It was one of those occasions when a man may live a lifetime in a minute. With a mighty rush his thoughts flew back to the last time he had heard that step. What goodness, what hope, what love did it not bring back to his life! He had taken it all for granted, and thought so little of it; but now, after months of loveless, cheerless drudgery and disappointment, that light step fell with a music which flooded his whole soul.
He sat almost spell-bound as the street-door closed and the steps ascended the stairs. The room seemed to swim round him, and to his broken nerves it seemed for a moment as though he dreaded rather than longed for what was coming. But as the door opened the spell broke and all the mists vanished; he was his own self once more—nothing but the long-lost boy springing to the arms of the long-lost mother.
“Mother!”
“My boy!”
That was all they said. And in those few words Reginald Cruden’s life entered on a new era.

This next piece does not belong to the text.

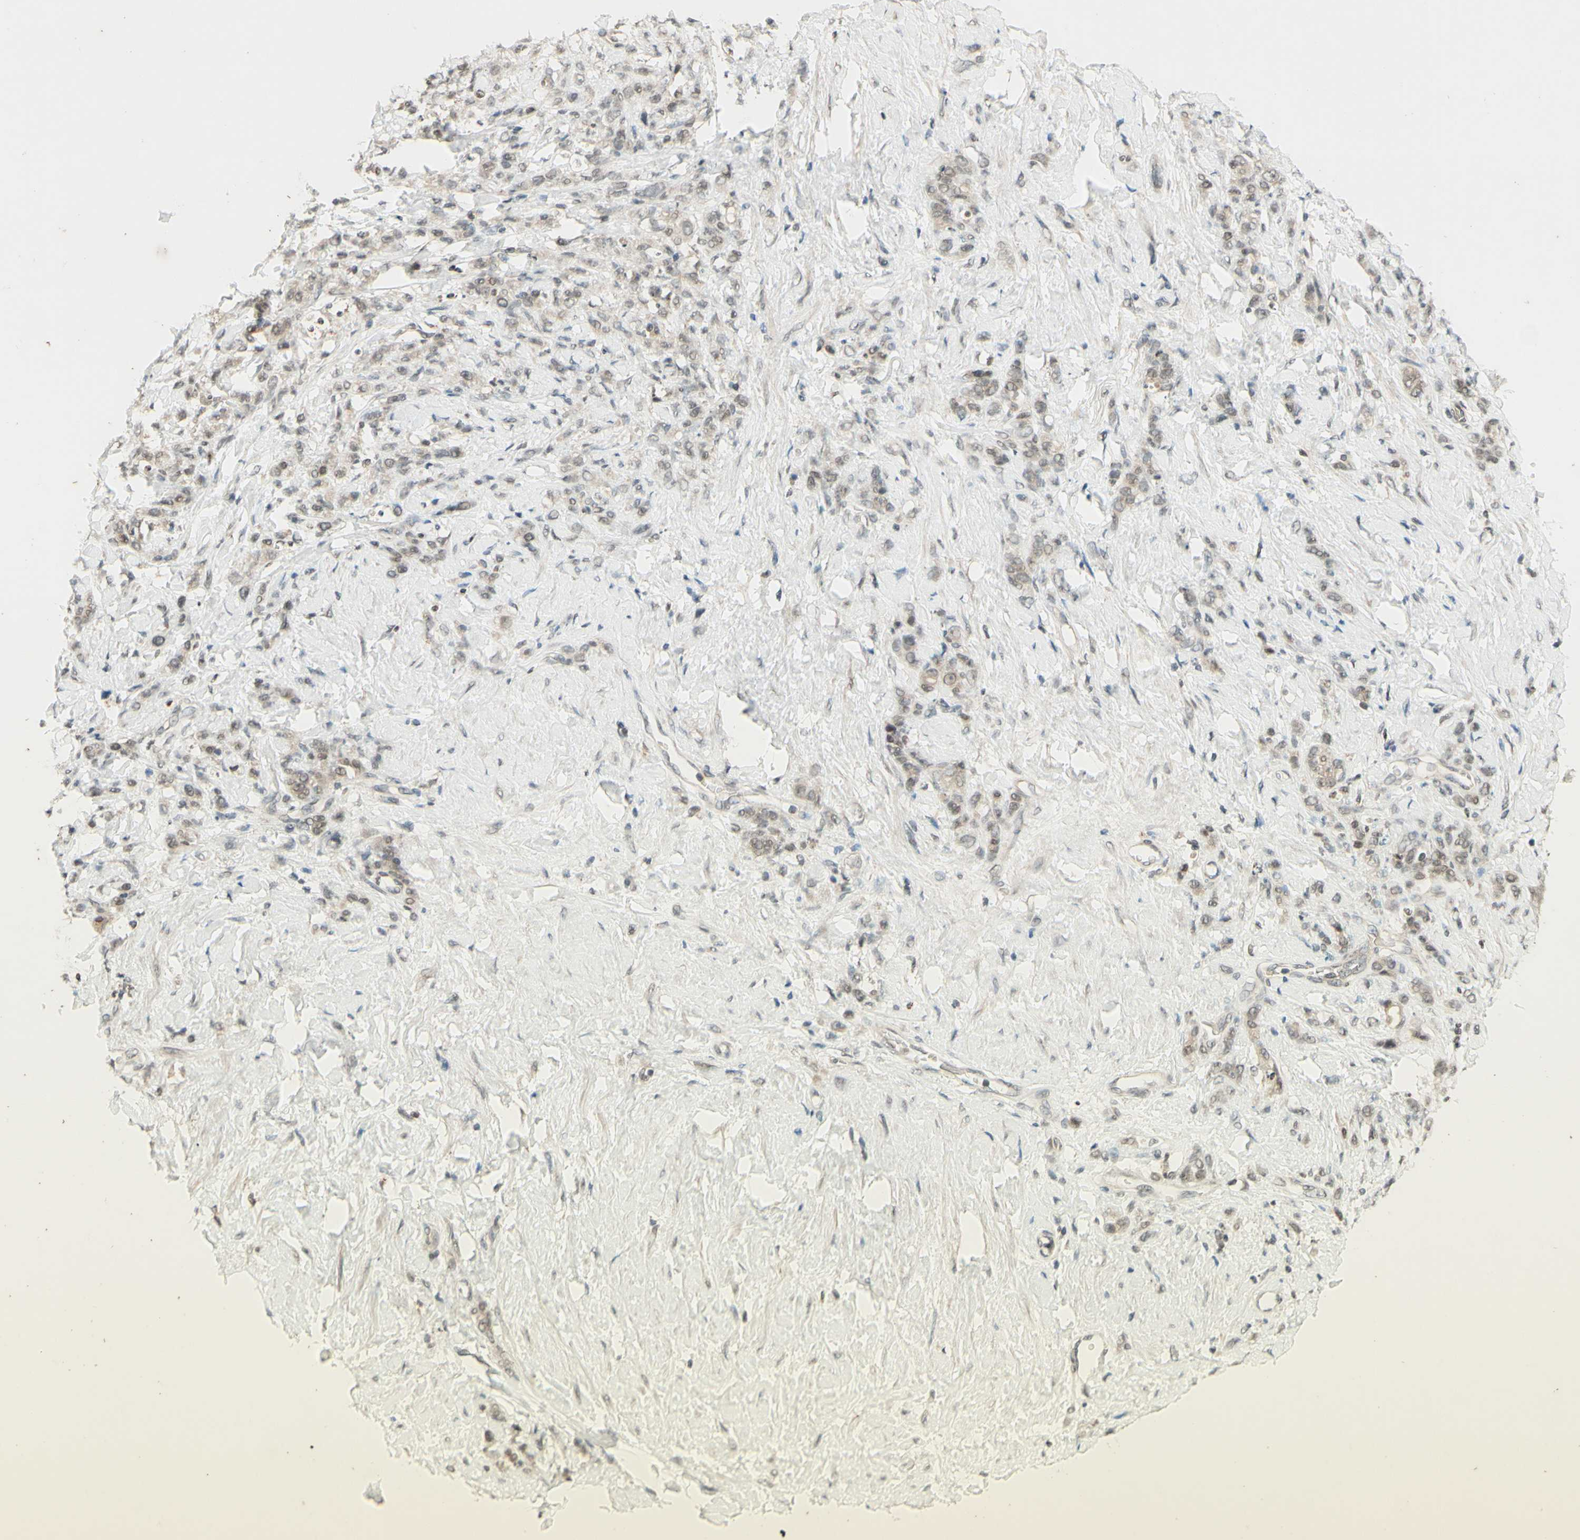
{"staining": {"intensity": "weak", "quantity": ">75%", "location": "nuclear"}, "tissue": "stomach cancer", "cell_type": "Tumor cells", "image_type": "cancer", "snomed": [{"axis": "morphology", "description": "Adenocarcinoma, NOS"}, {"axis": "topography", "description": "Stomach"}], "caption": "This micrograph demonstrates immunohistochemistry (IHC) staining of stomach cancer, with low weak nuclear expression in approximately >75% of tumor cells.", "gene": "SMARCB1", "patient": {"sex": "male", "age": 82}}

When Horace half an hour later came flying on to the scene they still sat there hand in hand, trying to realise it all, but not succeeding. Horace, however, helped them back to speech, and far into the night they talked. About ten o’clock Harker looked in for a moment, and after them young Gedge, unable to wait till the morning. But they stayed only a moment, and scarcely interrupted the little family reunion.
What those three talked about it would be hard for me to say. What they did not talk about in the past, the present, and the future would be almost easier to set down. And when at last Mrs Cruden rose, and in her old familiar tones said,—
“It’s time to go to bed, boys,” the boys obeyed, as in the days long ago, and came up to her and kissed her, and then went off like children, and slept, like those who never knew what care was, all the happy night.